Scientific types are julia types defined in the package ScientificTypes.jl, which also defines the convention used here (and there called mlj) for assigning a specific scientific type (interpretation) to each julia object (see the scitype examples below).

The basic "scalar" scientific types are Continuous, Multiclass{N}, OrderedFactor{N} and Count. Be sure you read Container element types below to be guarantee your scalar data is interpreted correctly. Tools exist to coerce the data to have the appropriate scientfic type; see ScientificTypes.jl or run ?coerce for details.

Additionally, most data containers - such as tuples, vectors, matrices and tables - have a scientific type.

Figure 1. Part of the scientific type heirarchy in ScientificTypes.jl.

scitype(4.6)
scitype(42)
x1 = categorical(["yes", "no", "yes", "maybe"]);
scitype(x1)
X = (x1=x1, x2=rand(4), x3=rand(4))  # a "column table"
scitype(X)

Tabular data

All data containers compatible with the Tables.jl interface (which includes all source formats listed here) have the scientific type Table{K}, where K depends on the scientific types of the columns, which can be individually inspected using schema:

schema(X)

Inputs

Since an MLJ model only specifies the scientific type of data, if that type is Table - which is the case for the majority of MLJ models - then any Tables.jl format is permitted. However, the Tables.jl API excludes matrices. If Xmatrix is a matrix, convert it to a column table using X = MLJ.table(Xmatrix).

Specifically, the requirement for an arbitrary model's input is scitype(X) <: input_scitype(model).

Targets

The target y expected by MLJ models is generally an AbstractVector. A multivariate target y will generally be table.

Specifically, the type requirement for a model target is scitype(y) <: target_scitype(model).
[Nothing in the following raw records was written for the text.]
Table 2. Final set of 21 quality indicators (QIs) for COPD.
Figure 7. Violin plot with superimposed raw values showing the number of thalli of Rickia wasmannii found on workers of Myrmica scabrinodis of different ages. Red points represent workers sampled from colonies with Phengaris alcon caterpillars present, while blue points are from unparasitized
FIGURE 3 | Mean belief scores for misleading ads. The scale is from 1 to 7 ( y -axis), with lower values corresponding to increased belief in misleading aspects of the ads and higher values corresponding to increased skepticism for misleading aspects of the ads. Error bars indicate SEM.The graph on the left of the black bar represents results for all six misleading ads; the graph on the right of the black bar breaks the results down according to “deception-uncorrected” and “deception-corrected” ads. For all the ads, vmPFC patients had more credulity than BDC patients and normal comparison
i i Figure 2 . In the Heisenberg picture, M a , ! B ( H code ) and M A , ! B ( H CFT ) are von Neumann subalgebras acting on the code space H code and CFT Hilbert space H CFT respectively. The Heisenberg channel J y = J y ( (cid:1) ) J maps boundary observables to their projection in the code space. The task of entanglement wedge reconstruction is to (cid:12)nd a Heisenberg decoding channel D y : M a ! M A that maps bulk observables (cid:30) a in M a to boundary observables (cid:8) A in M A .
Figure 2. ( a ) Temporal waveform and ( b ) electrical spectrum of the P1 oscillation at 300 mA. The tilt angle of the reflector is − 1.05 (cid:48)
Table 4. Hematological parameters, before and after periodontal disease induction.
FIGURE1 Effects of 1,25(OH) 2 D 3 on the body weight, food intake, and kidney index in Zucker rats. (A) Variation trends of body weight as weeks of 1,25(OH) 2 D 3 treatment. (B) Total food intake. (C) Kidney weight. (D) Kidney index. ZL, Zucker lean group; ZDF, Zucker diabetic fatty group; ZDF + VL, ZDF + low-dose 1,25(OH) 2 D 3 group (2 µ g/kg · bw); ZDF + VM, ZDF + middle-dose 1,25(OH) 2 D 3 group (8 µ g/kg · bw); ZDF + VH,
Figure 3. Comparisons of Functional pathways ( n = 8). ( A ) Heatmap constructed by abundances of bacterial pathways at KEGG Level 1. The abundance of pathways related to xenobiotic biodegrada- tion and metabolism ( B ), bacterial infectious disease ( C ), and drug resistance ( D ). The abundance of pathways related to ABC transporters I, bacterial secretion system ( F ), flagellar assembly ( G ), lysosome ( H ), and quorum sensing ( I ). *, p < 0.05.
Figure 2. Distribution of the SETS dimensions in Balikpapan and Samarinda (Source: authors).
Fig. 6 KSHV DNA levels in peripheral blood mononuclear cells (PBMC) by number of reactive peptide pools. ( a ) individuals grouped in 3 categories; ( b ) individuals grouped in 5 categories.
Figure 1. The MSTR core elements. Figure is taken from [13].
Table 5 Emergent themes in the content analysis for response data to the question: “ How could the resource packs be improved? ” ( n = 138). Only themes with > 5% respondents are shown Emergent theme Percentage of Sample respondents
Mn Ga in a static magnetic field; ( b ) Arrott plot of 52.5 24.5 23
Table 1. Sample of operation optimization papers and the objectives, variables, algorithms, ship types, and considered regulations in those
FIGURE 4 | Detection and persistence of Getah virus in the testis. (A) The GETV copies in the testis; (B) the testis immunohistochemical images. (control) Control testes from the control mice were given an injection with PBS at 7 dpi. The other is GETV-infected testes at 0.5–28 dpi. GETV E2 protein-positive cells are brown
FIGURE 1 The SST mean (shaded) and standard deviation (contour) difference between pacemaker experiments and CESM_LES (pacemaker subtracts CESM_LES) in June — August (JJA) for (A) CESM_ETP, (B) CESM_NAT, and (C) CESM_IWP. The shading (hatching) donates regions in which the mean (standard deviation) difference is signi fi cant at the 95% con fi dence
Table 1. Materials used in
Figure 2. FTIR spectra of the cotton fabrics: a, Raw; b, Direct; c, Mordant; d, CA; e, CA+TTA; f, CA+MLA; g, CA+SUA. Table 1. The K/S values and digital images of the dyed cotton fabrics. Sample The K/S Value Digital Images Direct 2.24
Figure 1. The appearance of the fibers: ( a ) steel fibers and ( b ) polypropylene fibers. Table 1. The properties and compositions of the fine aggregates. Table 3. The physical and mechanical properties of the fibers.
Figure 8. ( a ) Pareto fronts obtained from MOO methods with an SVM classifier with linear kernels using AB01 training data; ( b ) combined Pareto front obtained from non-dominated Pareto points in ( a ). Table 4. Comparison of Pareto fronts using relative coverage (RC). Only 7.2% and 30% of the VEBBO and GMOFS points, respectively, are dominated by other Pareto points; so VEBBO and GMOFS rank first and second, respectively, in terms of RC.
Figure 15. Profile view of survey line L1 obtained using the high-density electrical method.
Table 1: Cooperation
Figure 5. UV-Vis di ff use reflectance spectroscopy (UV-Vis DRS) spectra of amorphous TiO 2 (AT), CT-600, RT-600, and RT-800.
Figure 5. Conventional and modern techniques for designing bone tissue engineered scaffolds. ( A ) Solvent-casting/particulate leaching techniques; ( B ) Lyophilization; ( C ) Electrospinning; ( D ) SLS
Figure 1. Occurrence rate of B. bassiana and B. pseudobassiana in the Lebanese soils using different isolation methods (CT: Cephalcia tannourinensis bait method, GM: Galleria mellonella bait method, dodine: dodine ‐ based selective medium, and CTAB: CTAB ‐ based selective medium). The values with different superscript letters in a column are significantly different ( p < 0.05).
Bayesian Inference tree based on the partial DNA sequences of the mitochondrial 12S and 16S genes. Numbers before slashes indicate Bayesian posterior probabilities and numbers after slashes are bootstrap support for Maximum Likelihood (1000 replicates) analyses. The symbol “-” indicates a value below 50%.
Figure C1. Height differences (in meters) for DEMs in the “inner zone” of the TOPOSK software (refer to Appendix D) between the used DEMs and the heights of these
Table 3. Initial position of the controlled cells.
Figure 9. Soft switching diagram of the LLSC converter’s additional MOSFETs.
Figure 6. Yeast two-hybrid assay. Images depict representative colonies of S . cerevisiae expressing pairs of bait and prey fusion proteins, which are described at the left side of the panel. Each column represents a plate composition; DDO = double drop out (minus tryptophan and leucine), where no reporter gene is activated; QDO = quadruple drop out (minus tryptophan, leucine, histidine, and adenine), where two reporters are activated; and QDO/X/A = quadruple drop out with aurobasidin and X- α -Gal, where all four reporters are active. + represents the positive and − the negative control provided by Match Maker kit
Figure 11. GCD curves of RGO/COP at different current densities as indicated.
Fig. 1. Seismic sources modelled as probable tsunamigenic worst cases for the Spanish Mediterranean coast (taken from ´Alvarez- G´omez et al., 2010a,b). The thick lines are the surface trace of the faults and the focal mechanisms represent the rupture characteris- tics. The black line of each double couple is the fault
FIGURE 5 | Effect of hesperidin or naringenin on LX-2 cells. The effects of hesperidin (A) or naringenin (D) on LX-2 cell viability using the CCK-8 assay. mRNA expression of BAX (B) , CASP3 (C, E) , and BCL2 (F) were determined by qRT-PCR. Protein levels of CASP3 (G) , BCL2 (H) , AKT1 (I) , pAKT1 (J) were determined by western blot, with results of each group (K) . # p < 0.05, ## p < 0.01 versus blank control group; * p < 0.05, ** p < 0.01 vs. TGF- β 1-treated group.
Querying a model for acceptable data types

Given a model instance, one can inspect the admissible scientific types of its input and target by querying the scientific type of the model itself:

tree = @load DecisionTreeClassifier
julia> tree = DecisionTreeClassifier();
julia> scitype(tree)
(input_scitype = ScientificTypes.Table{#s13} where #s13<:(AbstractArray{#s12,1} where #s12<:Continuous),
 target_scitype = AbstractArray{#s21,1} where #s21<:Finite,
 is_probabilistic = true,)

This does not work if relevant model code has not been loaded. In that case one can extract this information from the model type's registry entry, using info:

info("DecisionTreeClassifier")

Container element types

Models in MLJ will always apply the mlj convention described in ScientificTypes.jl to decide how to interpret the elements of your container types. Here are the key aspects of that convention:

  • Any AbstractFloat is interpreted as Continuous.

  • Any Integer is interpreted as Count.

  • Any CategoricalValue or CategoricalString, x, is interpreted as Multiclass or OrderedFactor, depending on the value of x.pool.ordered.

  • Strings and Chars are not interpreted as Finite; they have Unknown scitype. Coerce vectors of strings or characters to CategoricalVectors if they represent Multiclass or OrderedFactor data. Do ?coerce and ?unpack to learn how.

  • In particular, integers (including Bools) cannot be used to represent categorical data.

To designate an intrinsic "true" class for binary data (for purposes of applying MLJ measures, such as truepositive), data should be represented by an ordered CategoricalValue or CategoricalString. This data will have scitype OrderedFactor{2} and the "true" class is understood to be the second class in the ordering.